I am pretty clueless to catching my own bait.



I have tried sabaki rigs around a few channel markers in the past....nuttin'



i have played around with a 6' cast net, mostly for fun, never really trying to get some bait.



What are some 'easy' ways to score some bait? Mostly, exactly where and how!



I am going to put my boat in a wet slip this year (OB/Ft Morgan) for our trip to the beach. Will the marina care if I hang a pinfish trap off the side? Would that even work?



Hep! I'm fishin and I ain't got bait!


----------



## Capt. AHO (Oct 2, 2007)

Pin fish trap should work. You can also tip your sibbiki rigs with squid and catch pin fish.


----------



## Brad King (Sep 30, 2007)

Bait will get thicker and thicker as the warm days persist. Depending on what you are looking for. Are you looking for Pinfish,bullminnows or Menhaden cigar minnow and herring?

All can be caught in a cast net and on Sabiki's. Later in the summer tide lines in the morning Between NAS and the pass will hold alot of Threadfin Herring and are EASY to catch on Sabiki's. Around the first sandbar in the mornings Cigar minnows and Hardtails are also easy to come by. Sabiki's and small diamond jigs work well. Also check all the bouy's in the mornings around the Pass. Alot of baits and alot of varieties of baits can be caught there.

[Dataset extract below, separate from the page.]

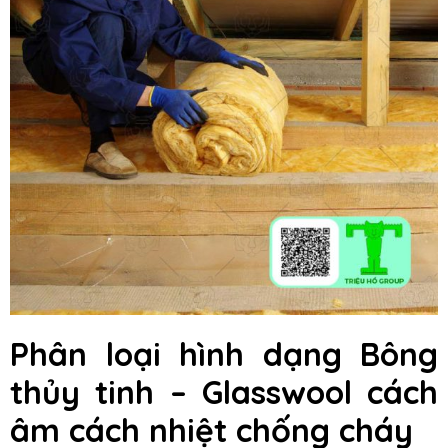
Phân loại hình dạng Bông
thủy tinh – Glasswool cách
âm cách nhiệt chống cháy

For pin fish and bull minnows....A pinfish trap is by far the easiest, but a cast net over the grass flats can produce good numbers of smaller baits. For bull minnows I like to beach any where in protected waters and walk the shoreline, in the early summer months they will be EASY to locate and even easier to cast net.

Hope this helps alittle, if you need any more info feel free to PM me for help. Good Luck and tight lines!!


----------



## wrightackle (Oct 29, 2007)

I am afraid I don't have any experience around the pass at Fort morgan. I know in Pensacola pass the bait is oftentimes way off of the bouys. Try exploring the shoals for bait. If you have a good bottom machine you can cruise around and locate the cigar minnows. Make sure you buy the sabikis made out of flourocarbon. Also buy the ones with the smallest hooks you can find. The larger hook sabikis are great for catching bait offshore around the wrecks when you tip them with squid. If there is a bait boat just get a reasonable distance from them so you don't interfere with their business and drift around. When you find them drop an anchor and the bait will stay under your boat.


----------



## amberj (Oct 1, 2007)

Since you are keeping you boat in a wet slip, put some fish bait in a pin fish trap and keep it tied up to the doc by your boat, You will always have lots of pinfish ready to go for you. I swear by pinfish for snapper fishing. If you want something for kings try sabikis around the marker bouys in the pass especially when it warms up.


----------